Since the package updates/modifies only older copies of itself, there are no legal and/or ethical problems related to unauthorized data modification or copyright - therefore, the package described above fulfils those requirements too. Since the company that installs the "virus" owns the network on which it runs, it has the right to decide what is the exact policy to allow machines to connect to that network. Therefore, if the policy is "either run the latest version of the anti-virus software or be denied access", it is their right to enforce it. The user has always the option to refuse and not to use the network.
The way currently such packages are implemented makes their misuse by an attacker relatively difficult, but still possible. However, as mentioned above, as the need arizes, cryptographically strong means for authentication could be easily introduced to take care of this problem.
The responsibility requirement is fulfilled too - in fact, the whole "viral" package is designed mainly as a means to fight real, malicious viruses.

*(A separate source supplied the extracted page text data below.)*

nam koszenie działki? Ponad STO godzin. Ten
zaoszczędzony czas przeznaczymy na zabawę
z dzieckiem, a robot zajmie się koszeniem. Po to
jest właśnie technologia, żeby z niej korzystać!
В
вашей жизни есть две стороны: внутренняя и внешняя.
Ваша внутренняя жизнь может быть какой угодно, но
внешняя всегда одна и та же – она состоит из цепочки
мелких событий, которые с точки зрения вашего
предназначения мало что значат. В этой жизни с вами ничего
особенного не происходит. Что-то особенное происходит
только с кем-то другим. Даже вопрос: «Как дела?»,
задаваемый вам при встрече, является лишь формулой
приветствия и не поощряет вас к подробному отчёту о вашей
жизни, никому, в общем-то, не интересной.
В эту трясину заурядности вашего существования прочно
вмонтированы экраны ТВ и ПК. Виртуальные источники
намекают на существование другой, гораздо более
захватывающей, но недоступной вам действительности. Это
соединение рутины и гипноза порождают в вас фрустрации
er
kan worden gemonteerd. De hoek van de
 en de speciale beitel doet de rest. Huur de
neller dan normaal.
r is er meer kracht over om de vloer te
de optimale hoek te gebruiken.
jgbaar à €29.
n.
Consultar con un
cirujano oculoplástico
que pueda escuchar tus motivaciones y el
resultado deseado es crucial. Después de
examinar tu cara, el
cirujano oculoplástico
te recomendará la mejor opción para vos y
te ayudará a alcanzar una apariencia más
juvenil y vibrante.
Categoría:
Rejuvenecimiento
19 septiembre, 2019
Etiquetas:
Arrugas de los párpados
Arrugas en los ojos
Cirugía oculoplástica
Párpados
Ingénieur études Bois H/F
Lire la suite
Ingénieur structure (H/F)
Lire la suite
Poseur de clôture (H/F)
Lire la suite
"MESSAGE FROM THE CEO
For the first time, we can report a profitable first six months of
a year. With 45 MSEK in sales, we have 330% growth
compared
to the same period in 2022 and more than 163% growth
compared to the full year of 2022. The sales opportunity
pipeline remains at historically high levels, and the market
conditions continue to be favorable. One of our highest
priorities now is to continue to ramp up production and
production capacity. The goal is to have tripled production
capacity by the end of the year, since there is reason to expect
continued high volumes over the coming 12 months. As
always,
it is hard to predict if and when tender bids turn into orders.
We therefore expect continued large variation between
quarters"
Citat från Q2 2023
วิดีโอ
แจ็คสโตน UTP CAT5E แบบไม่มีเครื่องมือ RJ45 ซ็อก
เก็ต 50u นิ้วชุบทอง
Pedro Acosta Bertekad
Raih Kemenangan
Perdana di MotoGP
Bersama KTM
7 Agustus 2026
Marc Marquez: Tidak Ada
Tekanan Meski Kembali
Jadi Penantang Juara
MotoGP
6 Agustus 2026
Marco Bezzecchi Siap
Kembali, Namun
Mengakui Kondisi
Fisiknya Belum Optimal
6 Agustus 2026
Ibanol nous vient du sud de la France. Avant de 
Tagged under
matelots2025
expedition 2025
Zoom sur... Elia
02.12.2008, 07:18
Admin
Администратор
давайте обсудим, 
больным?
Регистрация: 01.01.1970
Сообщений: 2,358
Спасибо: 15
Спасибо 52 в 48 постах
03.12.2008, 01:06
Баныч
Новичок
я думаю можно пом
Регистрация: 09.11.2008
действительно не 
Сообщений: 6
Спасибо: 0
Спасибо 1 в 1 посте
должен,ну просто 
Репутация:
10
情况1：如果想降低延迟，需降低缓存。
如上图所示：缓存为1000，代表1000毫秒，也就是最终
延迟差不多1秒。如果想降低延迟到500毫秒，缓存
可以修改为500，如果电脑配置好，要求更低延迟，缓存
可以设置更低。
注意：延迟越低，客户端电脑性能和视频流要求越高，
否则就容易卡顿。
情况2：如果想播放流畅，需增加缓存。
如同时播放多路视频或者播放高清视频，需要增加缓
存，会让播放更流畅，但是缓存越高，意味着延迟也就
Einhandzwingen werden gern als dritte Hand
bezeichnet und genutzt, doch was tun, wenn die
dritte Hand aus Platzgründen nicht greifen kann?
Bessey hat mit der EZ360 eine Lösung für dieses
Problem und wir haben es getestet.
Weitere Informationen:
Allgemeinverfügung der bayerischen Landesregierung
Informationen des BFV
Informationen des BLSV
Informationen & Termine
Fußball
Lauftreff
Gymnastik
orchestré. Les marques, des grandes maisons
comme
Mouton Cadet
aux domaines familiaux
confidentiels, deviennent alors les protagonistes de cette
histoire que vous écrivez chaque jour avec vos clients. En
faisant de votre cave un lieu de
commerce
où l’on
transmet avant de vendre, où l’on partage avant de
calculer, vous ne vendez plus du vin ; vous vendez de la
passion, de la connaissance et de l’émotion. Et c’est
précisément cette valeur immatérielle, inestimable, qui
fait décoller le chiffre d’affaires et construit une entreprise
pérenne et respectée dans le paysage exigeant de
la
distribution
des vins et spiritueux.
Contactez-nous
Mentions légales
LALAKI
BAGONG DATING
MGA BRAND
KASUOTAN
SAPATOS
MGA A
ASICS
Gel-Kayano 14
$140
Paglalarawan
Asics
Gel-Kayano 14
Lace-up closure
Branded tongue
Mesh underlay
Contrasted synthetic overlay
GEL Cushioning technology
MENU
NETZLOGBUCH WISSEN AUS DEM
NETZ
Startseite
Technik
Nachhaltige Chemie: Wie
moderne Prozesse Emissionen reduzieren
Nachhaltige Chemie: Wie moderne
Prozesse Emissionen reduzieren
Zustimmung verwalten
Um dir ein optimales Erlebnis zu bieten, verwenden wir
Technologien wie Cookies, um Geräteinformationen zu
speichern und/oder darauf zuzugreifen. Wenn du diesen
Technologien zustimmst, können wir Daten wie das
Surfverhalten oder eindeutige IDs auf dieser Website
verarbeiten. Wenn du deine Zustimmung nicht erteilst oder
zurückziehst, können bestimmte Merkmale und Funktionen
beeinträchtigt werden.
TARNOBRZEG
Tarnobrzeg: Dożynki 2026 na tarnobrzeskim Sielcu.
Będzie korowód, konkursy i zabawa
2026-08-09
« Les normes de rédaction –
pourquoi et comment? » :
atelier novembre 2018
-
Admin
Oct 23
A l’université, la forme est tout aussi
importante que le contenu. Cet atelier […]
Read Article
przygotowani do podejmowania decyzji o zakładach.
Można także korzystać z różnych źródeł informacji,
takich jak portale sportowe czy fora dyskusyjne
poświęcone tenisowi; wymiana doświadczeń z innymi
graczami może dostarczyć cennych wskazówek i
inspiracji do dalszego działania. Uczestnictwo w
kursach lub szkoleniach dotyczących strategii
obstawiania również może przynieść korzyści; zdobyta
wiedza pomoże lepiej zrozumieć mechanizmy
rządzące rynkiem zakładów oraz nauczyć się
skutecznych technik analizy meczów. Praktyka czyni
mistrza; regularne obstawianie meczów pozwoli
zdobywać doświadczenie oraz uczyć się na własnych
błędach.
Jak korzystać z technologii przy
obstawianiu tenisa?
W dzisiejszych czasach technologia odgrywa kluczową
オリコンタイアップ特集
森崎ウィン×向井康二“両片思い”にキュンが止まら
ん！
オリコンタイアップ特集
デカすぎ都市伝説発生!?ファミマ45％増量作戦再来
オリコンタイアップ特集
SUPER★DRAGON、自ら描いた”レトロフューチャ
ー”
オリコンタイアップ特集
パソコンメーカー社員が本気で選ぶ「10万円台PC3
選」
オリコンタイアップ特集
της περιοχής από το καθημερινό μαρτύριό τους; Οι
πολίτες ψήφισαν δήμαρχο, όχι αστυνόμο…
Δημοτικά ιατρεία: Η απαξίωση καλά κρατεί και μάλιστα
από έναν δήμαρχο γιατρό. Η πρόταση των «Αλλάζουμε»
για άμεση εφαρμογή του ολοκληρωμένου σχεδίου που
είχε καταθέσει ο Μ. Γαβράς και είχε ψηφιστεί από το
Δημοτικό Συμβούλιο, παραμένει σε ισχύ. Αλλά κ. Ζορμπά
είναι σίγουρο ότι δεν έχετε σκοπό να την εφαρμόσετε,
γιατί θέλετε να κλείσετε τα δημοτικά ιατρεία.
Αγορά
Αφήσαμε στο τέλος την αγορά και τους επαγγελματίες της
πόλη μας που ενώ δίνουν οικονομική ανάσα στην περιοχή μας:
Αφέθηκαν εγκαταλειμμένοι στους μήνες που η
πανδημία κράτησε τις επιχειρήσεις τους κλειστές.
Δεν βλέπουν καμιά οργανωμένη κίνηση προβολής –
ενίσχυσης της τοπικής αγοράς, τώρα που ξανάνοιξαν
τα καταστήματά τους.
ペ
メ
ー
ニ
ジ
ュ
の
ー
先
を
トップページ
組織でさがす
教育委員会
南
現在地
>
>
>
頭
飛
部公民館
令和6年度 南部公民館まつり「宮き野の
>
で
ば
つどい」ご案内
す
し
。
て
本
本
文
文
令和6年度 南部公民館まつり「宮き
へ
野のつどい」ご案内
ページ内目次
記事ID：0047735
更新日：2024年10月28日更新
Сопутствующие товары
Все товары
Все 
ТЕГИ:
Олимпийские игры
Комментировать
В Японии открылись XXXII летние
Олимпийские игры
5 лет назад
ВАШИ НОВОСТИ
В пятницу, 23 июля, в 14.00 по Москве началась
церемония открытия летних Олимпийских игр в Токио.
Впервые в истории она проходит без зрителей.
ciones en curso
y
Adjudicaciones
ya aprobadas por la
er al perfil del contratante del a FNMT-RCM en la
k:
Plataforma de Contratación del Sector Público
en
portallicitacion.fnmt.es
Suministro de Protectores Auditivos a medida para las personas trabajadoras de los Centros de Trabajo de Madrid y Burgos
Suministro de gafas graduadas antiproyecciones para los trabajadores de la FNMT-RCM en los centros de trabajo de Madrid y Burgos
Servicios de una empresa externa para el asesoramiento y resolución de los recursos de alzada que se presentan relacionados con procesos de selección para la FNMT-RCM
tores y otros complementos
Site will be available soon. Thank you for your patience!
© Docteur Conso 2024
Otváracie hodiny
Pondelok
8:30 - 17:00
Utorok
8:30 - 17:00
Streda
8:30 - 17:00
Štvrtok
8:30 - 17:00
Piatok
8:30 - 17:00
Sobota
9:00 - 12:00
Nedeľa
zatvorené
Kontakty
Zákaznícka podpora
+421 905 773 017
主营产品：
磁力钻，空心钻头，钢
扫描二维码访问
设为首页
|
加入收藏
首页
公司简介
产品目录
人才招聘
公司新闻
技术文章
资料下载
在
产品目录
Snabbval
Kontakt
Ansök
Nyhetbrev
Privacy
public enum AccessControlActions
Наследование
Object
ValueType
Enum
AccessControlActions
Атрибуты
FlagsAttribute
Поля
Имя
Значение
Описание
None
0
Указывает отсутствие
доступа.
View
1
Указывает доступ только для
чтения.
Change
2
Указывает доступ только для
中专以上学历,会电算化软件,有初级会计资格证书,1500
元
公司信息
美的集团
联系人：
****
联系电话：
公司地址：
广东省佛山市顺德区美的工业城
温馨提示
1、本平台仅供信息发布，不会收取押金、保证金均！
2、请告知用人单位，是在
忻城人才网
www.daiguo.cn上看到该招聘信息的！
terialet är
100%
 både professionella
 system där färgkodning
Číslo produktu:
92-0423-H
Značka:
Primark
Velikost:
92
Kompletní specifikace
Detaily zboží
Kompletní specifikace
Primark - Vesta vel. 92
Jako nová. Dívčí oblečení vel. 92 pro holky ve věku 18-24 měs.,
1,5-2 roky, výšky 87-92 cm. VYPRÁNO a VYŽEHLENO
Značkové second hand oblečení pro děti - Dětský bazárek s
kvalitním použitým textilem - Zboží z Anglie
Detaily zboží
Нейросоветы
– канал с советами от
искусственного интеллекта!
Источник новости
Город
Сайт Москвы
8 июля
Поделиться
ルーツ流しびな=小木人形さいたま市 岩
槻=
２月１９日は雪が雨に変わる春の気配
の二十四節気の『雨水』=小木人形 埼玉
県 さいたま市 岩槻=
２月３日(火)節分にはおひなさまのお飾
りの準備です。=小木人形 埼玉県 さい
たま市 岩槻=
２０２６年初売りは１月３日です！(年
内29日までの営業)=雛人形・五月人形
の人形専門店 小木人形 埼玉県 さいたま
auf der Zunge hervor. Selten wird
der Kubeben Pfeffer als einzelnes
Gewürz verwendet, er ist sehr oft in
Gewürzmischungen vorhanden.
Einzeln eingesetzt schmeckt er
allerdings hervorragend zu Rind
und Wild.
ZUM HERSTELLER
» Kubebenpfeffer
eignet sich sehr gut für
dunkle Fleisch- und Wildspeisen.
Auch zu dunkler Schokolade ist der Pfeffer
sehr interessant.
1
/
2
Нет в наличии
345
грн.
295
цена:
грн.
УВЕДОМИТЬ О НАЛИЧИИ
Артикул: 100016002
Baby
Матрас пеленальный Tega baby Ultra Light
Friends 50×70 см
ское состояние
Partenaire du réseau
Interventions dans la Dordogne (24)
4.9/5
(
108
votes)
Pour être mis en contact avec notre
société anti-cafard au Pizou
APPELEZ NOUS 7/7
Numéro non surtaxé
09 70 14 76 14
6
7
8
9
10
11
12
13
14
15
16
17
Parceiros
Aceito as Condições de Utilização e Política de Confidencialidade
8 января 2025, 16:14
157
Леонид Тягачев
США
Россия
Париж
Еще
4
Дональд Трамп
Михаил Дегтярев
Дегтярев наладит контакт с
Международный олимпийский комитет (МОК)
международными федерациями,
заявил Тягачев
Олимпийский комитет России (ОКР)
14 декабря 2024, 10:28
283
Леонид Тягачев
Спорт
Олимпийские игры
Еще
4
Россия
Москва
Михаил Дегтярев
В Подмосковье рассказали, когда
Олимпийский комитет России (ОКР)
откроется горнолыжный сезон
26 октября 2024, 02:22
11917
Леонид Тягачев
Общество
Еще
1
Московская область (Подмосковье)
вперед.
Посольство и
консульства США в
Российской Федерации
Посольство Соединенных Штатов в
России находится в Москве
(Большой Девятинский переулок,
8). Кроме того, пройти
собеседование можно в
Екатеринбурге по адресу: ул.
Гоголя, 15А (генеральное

At last, the psychological problems are easily resolved by using the fact that most people would consider such a package as a real computer virus in the first place. The companies using this approach usually call it "centralized software update" or some other nicely-looking name - a name that doesn't even remotely suggest that the package is a virus.
Actually, this approach could be used for any kind of software - not just for distribution of anti-virus packages. However, the need to update the anti-virus packages often allows us to demonstrate the best how useful and beneficial the approach is. Similar tools for general software distribution exist too - for instance, the program rdist, used on many Unix machines. However, it acts like a virus only when distributing new versions of itself, which doesn't happen that often.
In this paper we listed the set of reasons why computer viruses are usually considered bad and emphasized that any self-replicating program that claims to be beneficial and non-malicious must not contradict the conditions expressed by those reasons. We also demonstrated that it is possible to design such programs, although most people probably wouldn't consider them to be viruses.